> [PROVIDED PASSAGE]
<<<<
Gillard talks about child sex abuse

PRIME Minister Julia Gillard has revealed the  Newcastle Herald’s ‘‘Shine the Light’’ campaign ‘‘got into my head’’, in an exclusive interview about Australia’s historic royal commission into child sexual abuse.

‘‘I think it got into my head, and got into my language because of the campaign,’’ Ms Gillard said on Thursday about her use of the phrase ‘‘shine a light’’ during a media conference on January 11 to announce the six royal commissioners.

The Herald launched its ‘‘Shine the Light’’ campaign for a royal commission on August 4 last year after the suicide of Belmont North child sex victim John Pirona in July.

In announcing the commission, Ms Gillard answered a question by saying: ‘‘We have all got an obligation to shine a light on what’s happened in the past’’.

Ms Gillard agreed to an interview this week because of the Hunter region’s lead role in campaigning for a royal commission on behalf of victims.

It followed five years of the Herald  documenting Catholic Church knowledge of child sex crimes, and Hunter police leading the country’s biggest investigations of Catholic clergy, which helped victims break the silence.

Ms Gillard said the royal commission would be  ‘‘nation-changing’’. 

‘‘When we look back, one of the things that will be most important, and most remembered in this part of the nation’s history, will be the royal commission into child abuse,’’ she said.

Ms Gillard said the decision to hold a national royal commission, when even many victims’ groups accepted that arguments for state-based commissions were much stronger, was reached after ‘‘the evidence piled up about the systemic nature’’ of child sex abuse.

‘‘The number of people who’d averted their eyes was highly disturbing to me,’’ she said.

Between August 9, when Ms Gillard visited Newcastle and told the Herald her government had no plans for a royal commission, and November 12 when she announced one, the ‘‘balance tipped’’, she said.

August 9 was also the day John Pirona was buried.
>>>>
> [DATA SHOWN]
<<<<
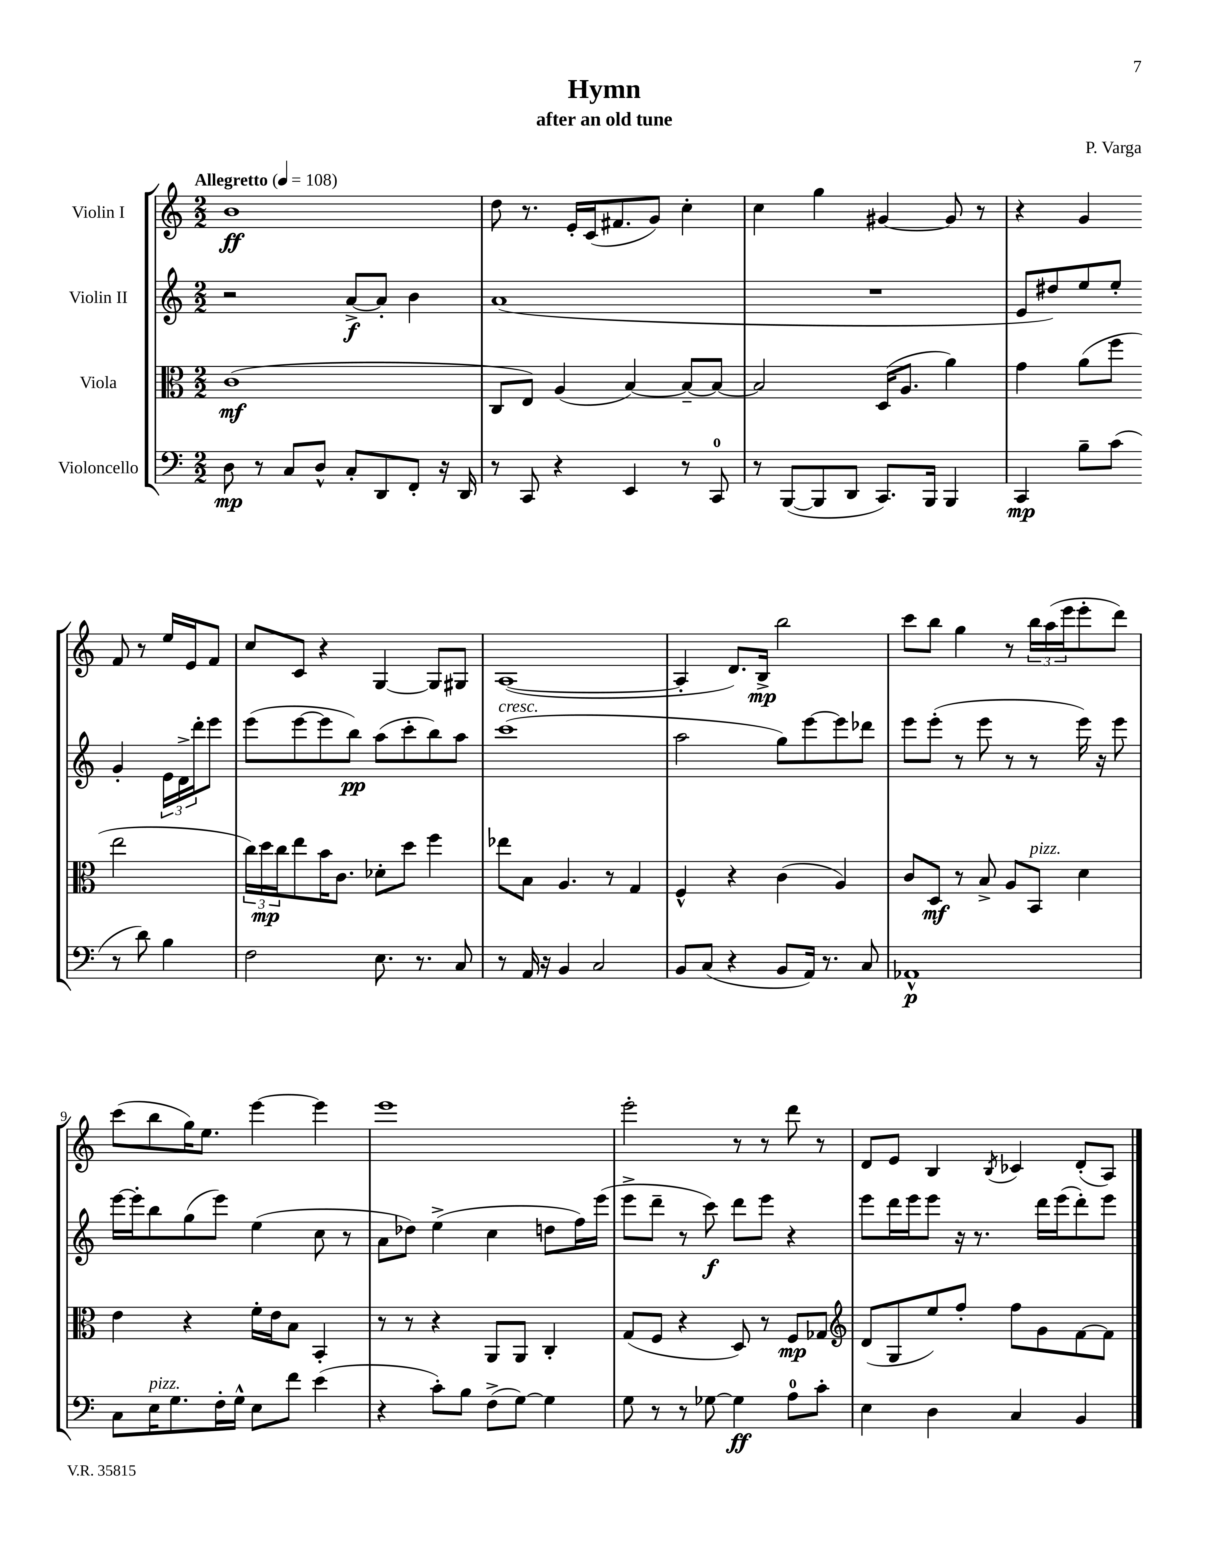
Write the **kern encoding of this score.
>>>>
> [WRITTEN INSTRUCTION 1]
Could you change "campaign" to "drive" in the Gillard article, starting with "PRIME Minister Julia" and going on through "six royal commissioners.", and give that part again?
> [WRITTEN INSTRUCTION 2]
According to the Gillard article, on what date did the Herald launch its "Shine the Light" campaign?

> [CORRECT OUTPUT 1]
PRIME Minister Julia Gillard has revealed the  Newcastle Herald’s ‘‘Shine the Light’’ drive ‘‘got into my head’’, in an exclusive interview about Australia’s historic royal commission into child sexual abuse.

‘‘I think it got into my head, and got into my language because of the drive,’’ Ms Gillard said on Thursday about her use of the phrase ‘‘shine a light’’ during a media conference on January 11 to announce the six royal commissioners.

> [CORRECT OUTPUT 2]
August 4 last year.